[Saved data entries]
####
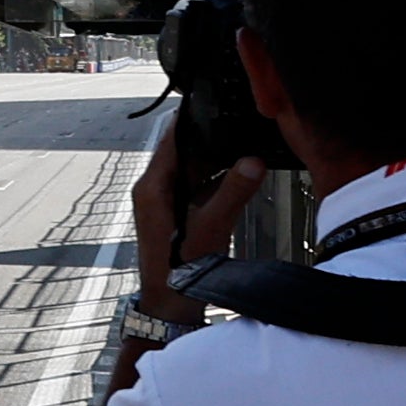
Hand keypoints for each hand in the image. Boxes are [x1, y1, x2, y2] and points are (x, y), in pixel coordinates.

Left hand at [131, 118, 266, 325]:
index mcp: (152, 186)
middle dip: (209, 140)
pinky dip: (213, 180)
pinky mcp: (175, 213)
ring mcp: (164, 202)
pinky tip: (235, 175)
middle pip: (182, 153)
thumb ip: (233, 192)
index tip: (208, 101)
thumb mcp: (211, 226)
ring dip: (214, 160)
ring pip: (190, 170)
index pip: (171, 140)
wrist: (170, 303)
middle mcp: (153, 189)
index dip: (190, 120)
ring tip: (241, 143)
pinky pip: (195, 187)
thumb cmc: (180, 269)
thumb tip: (253, 161)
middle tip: (235, 122)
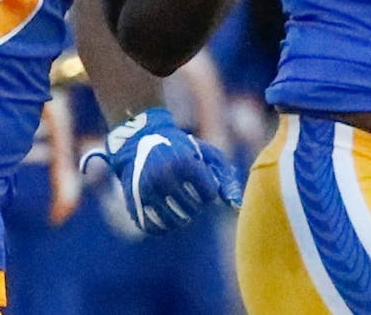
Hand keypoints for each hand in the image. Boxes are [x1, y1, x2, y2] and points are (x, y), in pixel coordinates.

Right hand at [80, 108, 242, 233]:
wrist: (140, 142)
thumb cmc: (183, 150)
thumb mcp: (208, 155)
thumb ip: (226, 179)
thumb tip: (237, 207)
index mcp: (184, 163)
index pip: (209, 195)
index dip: (209, 192)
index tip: (202, 183)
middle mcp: (164, 177)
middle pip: (193, 210)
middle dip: (196, 204)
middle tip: (189, 193)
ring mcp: (146, 191)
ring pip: (174, 222)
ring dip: (182, 218)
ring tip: (180, 206)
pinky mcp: (133, 202)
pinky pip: (153, 228)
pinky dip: (163, 227)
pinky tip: (167, 215)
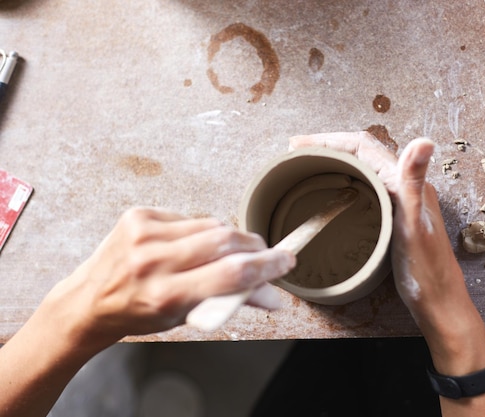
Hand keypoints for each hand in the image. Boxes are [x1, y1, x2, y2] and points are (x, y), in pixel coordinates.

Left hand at [43, 207, 294, 348]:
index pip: (233, 273)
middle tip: (262, 253)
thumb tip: (272, 295)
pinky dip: (200, 230)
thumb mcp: (187, 316)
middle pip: (226, 241)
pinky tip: (191, 244)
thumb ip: (231, 301)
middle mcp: (154, 261)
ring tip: (223, 252)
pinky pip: (189, 217)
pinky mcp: (139, 216)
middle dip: (253, 246)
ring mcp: (144, 234)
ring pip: (211, 224)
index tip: (285, 261)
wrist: (90, 300)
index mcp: (167, 295)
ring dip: (228, 238)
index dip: (267, 265)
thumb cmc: (139, 312)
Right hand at [289, 132, 484, 371]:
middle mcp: (405, 185)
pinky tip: (335, 190)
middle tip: (296, 150)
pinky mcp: (396, 213)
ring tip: (310, 164)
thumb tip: (424, 141)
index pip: (363, 146)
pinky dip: (345, 178)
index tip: (298, 144)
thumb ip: (414, 183)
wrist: (439, 302)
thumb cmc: (425, 271)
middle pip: (363, 152)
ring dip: (337, 159)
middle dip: (329, 145)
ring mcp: (400, 199)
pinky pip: (367, 185)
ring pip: (365, 167)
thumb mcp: (414, 226)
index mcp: (406, 183)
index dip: (329, 140)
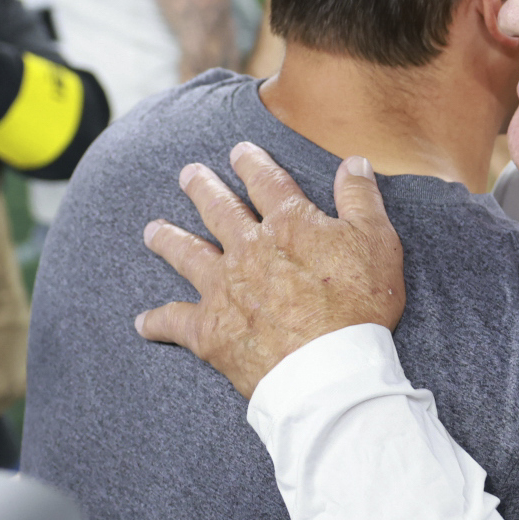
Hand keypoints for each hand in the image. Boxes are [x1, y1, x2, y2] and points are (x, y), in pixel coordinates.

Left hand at [136, 142, 405, 397]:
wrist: (328, 368)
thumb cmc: (359, 305)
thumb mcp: (377, 241)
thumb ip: (361, 198)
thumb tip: (353, 161)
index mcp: (289, 224)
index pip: (267, 182)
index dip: (252, 163)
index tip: (239, 151)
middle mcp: (249, 249)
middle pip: (220, 210)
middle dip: (202, 188)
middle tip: (188, 174)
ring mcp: (224, 288)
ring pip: (188, 255)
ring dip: (168, 240)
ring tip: (152, 230)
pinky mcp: (210, 330)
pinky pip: (175, 322)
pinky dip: (156, 322)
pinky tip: (141, 322)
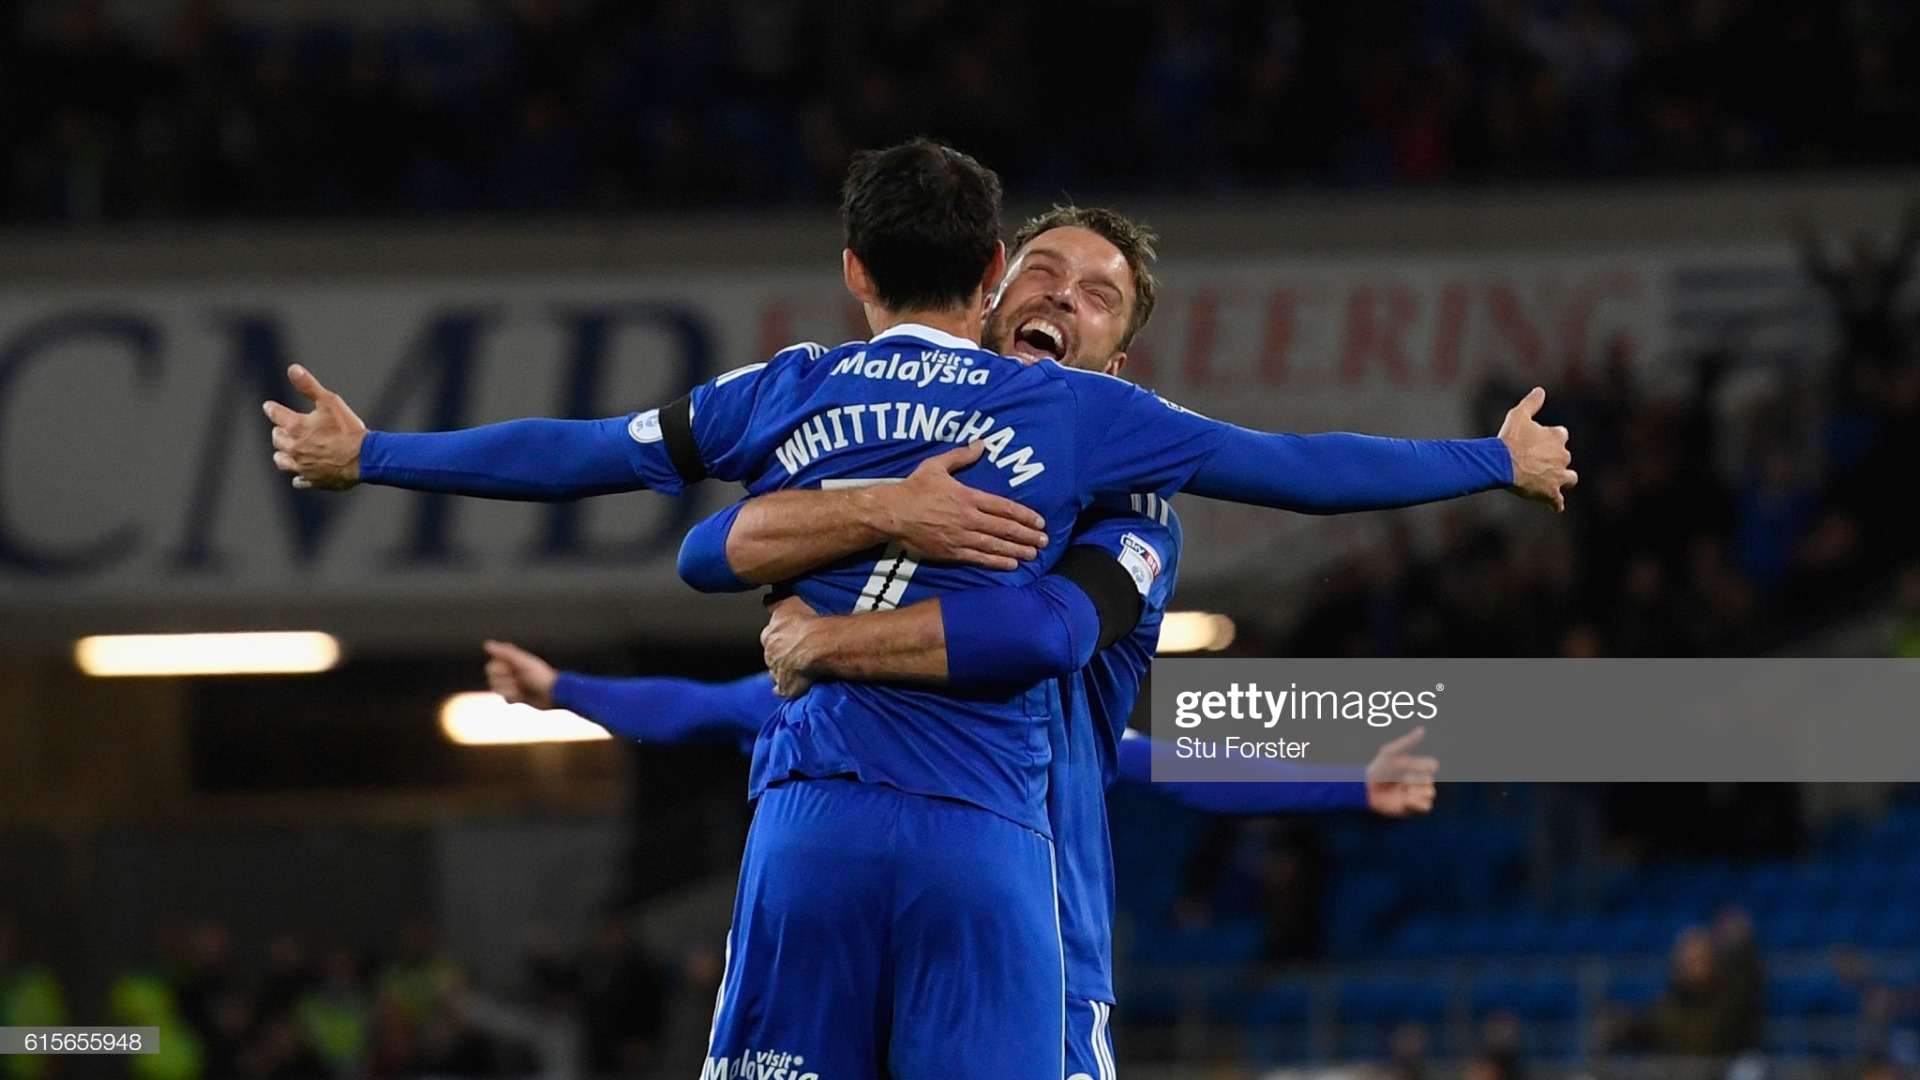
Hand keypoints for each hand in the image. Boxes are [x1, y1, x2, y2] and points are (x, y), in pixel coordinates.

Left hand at [262, 364, 367, 489]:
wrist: (364, 458)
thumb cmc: (348, 429)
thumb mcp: (330, 401)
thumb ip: (309, 386)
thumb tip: (293, 369)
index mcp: (297, 427)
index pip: (276, 415)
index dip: (272, 409)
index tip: (269, 406)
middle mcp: (295, 448)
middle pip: (278, 440)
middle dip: (279, 433)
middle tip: (281, 430)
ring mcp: (303, 466)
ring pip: (282, 461)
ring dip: (282, 455)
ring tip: (284, 452)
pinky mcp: (314, 480)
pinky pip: (299, 481)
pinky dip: (298, 477)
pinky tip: (300, 476)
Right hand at [483, 639, 557, 709]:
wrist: (554, 694)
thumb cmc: (541, 676)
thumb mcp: (523, 663)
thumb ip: (505, 653)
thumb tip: (486, 644)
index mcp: (512, 660)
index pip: (491, 667)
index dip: (498, 671)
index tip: (510, 671)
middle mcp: (511, 671)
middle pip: (492, 678)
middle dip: (504, 682)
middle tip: (517, 682)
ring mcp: (513, 683)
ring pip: (497, 689)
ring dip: (508, 691)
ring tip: (521, 691)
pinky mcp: (517, 696)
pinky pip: (505, 698)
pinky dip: (512, 698)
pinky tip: (522, 697)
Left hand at [761, 595, 820, 697]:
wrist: (817, 646)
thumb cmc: (806, 623)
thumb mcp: (789, 603)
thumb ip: (775, 601)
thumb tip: (767, 598)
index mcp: (769, 634)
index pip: (768, 633)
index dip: (776, 634)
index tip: (781, 634)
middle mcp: (769, 653)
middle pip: (771, 653)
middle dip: (779, 653)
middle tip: (793, 651)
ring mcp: (776, 672)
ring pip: (775, 671)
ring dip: (782, 670)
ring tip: (795, 669)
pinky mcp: (786, 687)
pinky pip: (782, 690)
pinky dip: (785, 688)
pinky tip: (790, 687)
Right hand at [873, 442, 1047, 568]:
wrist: (893, 514)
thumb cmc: (914, 488)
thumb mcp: (936, 466)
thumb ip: (961, 456)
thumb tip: (981, 444)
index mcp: (969, 497)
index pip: (1004, 507)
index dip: (1025, 515)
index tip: (1040, 522)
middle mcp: (970, 518)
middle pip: (1005, 528)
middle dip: (1027, 536)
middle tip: (1044, 541)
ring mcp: (961, 537)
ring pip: (996, 546)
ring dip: (1017, 551)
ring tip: (1034, 555)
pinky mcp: (952, 552)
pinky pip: (979, 558)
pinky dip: (997, 562)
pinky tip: (1011, 565)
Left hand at [1365, 726, 1438, 817]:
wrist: (1367, 790)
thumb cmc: (1378, 769)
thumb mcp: (1391, 752)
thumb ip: (1408, 741)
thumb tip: (1422, 728)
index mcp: (1416, 767)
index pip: (1433, 765)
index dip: (1421, 766)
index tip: (1405, 766)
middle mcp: (1418, 781)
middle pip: (1432, 780)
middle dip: (1415, 779)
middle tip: (1401, 780)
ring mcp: (1416, 795)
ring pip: (1430, 794)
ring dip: (1415, 791)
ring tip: (1402, 792)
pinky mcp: (1413, 808)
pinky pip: (1427, 806)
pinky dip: (1415, 803)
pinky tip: (1404, 801)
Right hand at [1498, 387, 1576, 511]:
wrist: (1502, 464)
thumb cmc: (1509, 439)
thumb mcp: (1518, 415)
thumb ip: (1532, 402)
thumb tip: (1540, 390)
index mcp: (1557, 437)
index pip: (1561, 435)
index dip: (1550, 438)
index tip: (1538, 441)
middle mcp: (1563, 456)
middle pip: (1564, 457)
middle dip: (1554, 459)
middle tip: (1536, 462)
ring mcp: (1558, 476)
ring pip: (1569, 479)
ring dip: (1562, 480)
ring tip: (1551, 482)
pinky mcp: (1551, 493)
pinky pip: (1558, 502)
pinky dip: (1555, 504)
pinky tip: (1553, 505)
####
#### How to complete this task
From the entries above, print the lines beginning at the one with "pinky pip: (505, 698)" and stopping after the one with "wrist: (893, 514)", exactly as written and with nothing else.

#### Worked solution
pinky pip: (505, 698)
pinky dip: (512, 698)
pinky tip: (522, 697)
Left hand at [761, 595, 820, 697]:
wrist: (817, 646)
thumb cmc: (806, 623)
thumb mcp: (789, 603)
thumb ip: (775, 601)
thumb tip: (767, 598)
index mcp: (769, 634)
index pip: (768, 633)
index dip: (776, 634)
index tip: (781, 634)
middle mcp: (769, 653)
middle pip: (771, 653)
middle dip: (779, 653)
middle tip: (793, 651)
ring mcp: (776, 672)
ring pip: (775, 671)
ring dip: (782, 670)
ring tip: (795, 669)
pinky mcp: (786, 687)
pinky pip: (782, 690)
pinky dip: (785, 688)
pinky tip: (790, 687)
Right hand at [873, 442, 1047, 568]:
wrist: (893, 514)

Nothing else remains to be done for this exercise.